Sunday, September 26, 2010

Dreaming...



Ok, here goes. Last night, or once again early this morning, I was talking about relationships with someone and it kind of got stuck on me or something cause I had a dream that I have no idea if it was good or bad. You guys remember Mr. Ego? Well, he was in my dream. Which initially seemed bad, because he made me revisit even inside the dream all the emotional damage he put me trough and just seeing him I wanted to cry. The me in the dream, mind you. But first things first...

I'm sick so I was heavy on medication and spent half the day in bed, where I had like 3 dreams, including one that made no sense about 2 streets that were been attack by a green Godzilla kind of cartoon/robot monster... It was weird... so weird. Lol.

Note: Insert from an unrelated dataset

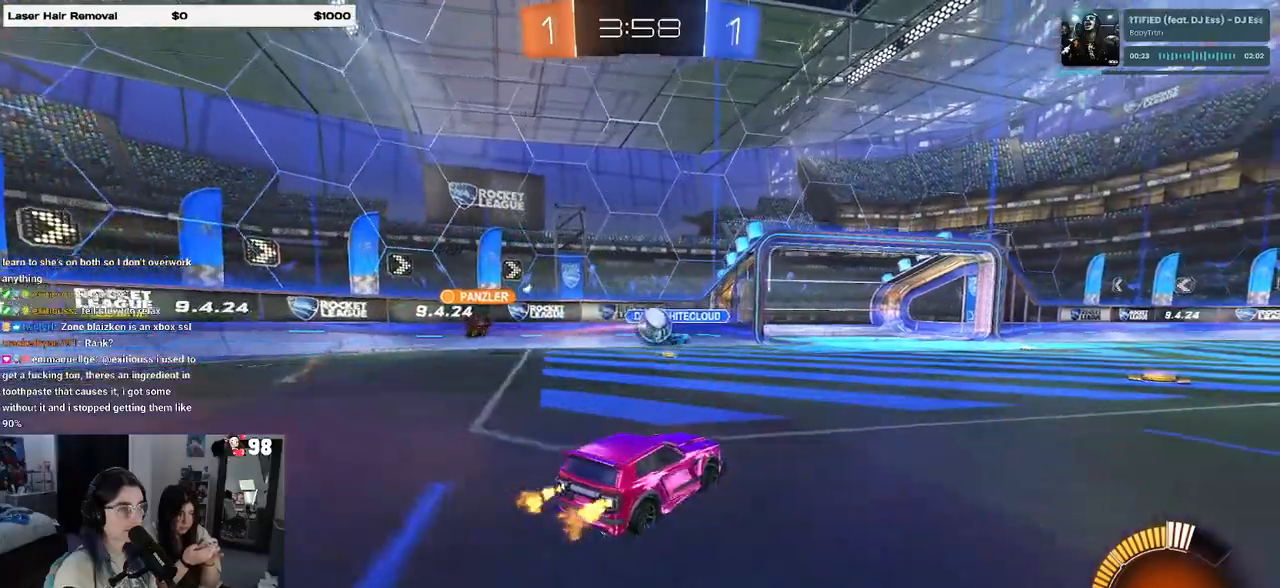
{"buttons": ["L2"], "left_stick": "center", "right_stick": "center", "events": [[17, "left_stick", "right"], [183, "left_stick", "center"], [317, "left_stick", "left"], [433, "L2", "down"], [433, "R2", "up"], [483, "left_stick", "center"]]}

My next dream was somehow weirdly connected to the Godzilla one because we were in a shelter of some kind, and I had a best friend that looked a lot like a friend from wow, and she was a cop. So I was being lazy as usual and she was telling me to go do some exercise. So she told me where the indoor walking track was and I decided to go. Weird thing, even tough it was indoor there were cars parked at the sides of it... Whatever, the point is I get there and looked around. My eyes stopped on a guy: he had a muscular back and he was really tall, very close to 6 feet. He had on long dark blue running pants and a gray undershirt, and when he smiled at me I think I got a bit woozy. And then I realize who it was. It was Mr.Ego, granted it was a new and improved Mr.Ego but it was him nonetheless. As soon as he saw me he was by my side. I tried smiling politely and walking to the track but he merely followed me. He started telling how he was divorce, had two kids, and had re-made himself. He was a new person, serious, and caring and funny... And then he said, he never forgot about me. He became obsessed and went by my house to see if he could see me now and then but never got the courage to tell anything because he knew he had hurt me. My head was between "AAAAwwww" and "Stalker alert!". I couldn't believe the guy I had loved and cried over so much was now here telling me he had always loved me. Isn't life grand!

So he worked me basically. He got me to the side and before I had even noticed (The rational me that's looking at the dream me being a fool) we were kissing. It was lustful, passionate, emotional and all of a sudden I let go and started walking towards the track again, and the people. To where I was not alone with him, and my brain wasn't clouded. (Seems the rational me screamed loud enough!) He had that effect on me, since always, he could cloud my brain, made it foggy and unreasonable. Made me not functional, like the air in the room was never enough, and my lungs could burst at any second...

Later on the dream, cause it was a weirdly long dream, I realize he was "courting" some other girl. So one day, when he was looking at me, I went straight to her, introduced myself and invited her to get some coffee. During coffee I told her everything about him. Who he had been and was, how he used women for money, or entertainment and how he would never change because it was who he was, and who he liked being. I told her about his stalker, this woman he used for money and even called me like a 150 times during a period of 3 months or so to see if he was with me, never saying anything. Nothing creepier than a person breathing on your phone never saying anything, even if you know who it is. I told her everything I had to say... and she went straight to him and broke it off. It was my triumph, the moment in which I had finally won against him. I was the champion... but it was an empty winning.

He was still an open wound in my heart that had been cut open once again and would take longer to close, to heal. The man I had trusted a second time for nothing. He was the gray hole in my heart, the reason no man had ever been able to touch my cold heart, to get to my soul and stay put. The reason I don't trust anyone, and I'm a little bit of a bitch. The reason my body language (like my best friend says) suggests "You better get lost" even before they get close. The reason I've been single for so long... It's been 6 years since I had a boyfriend, or any other kind of meaningful relationship (and I don't mean sex). Six really long years and all because someone broke my heart into a million pieces and I haven't been able to put the puzzle back together. Well, I'm sick of it!!! That pieces better start putting themselves back on it's place because I'm sick of not been able to trust, to open myself to someone. I'm sick of laying in bed alone, and having no one to comfort me, and hug me trough the night. And I believe I deserve it!!! If he can have someone that he loves and that loves him, why can't I? I'm better than him. I was the victim and somehow the villain is the one happy! Life is so unfair...




Then again, it was all a dream... or was it?


I woke up at 3pm with a fever, a headache, and a runny nose... so you decide.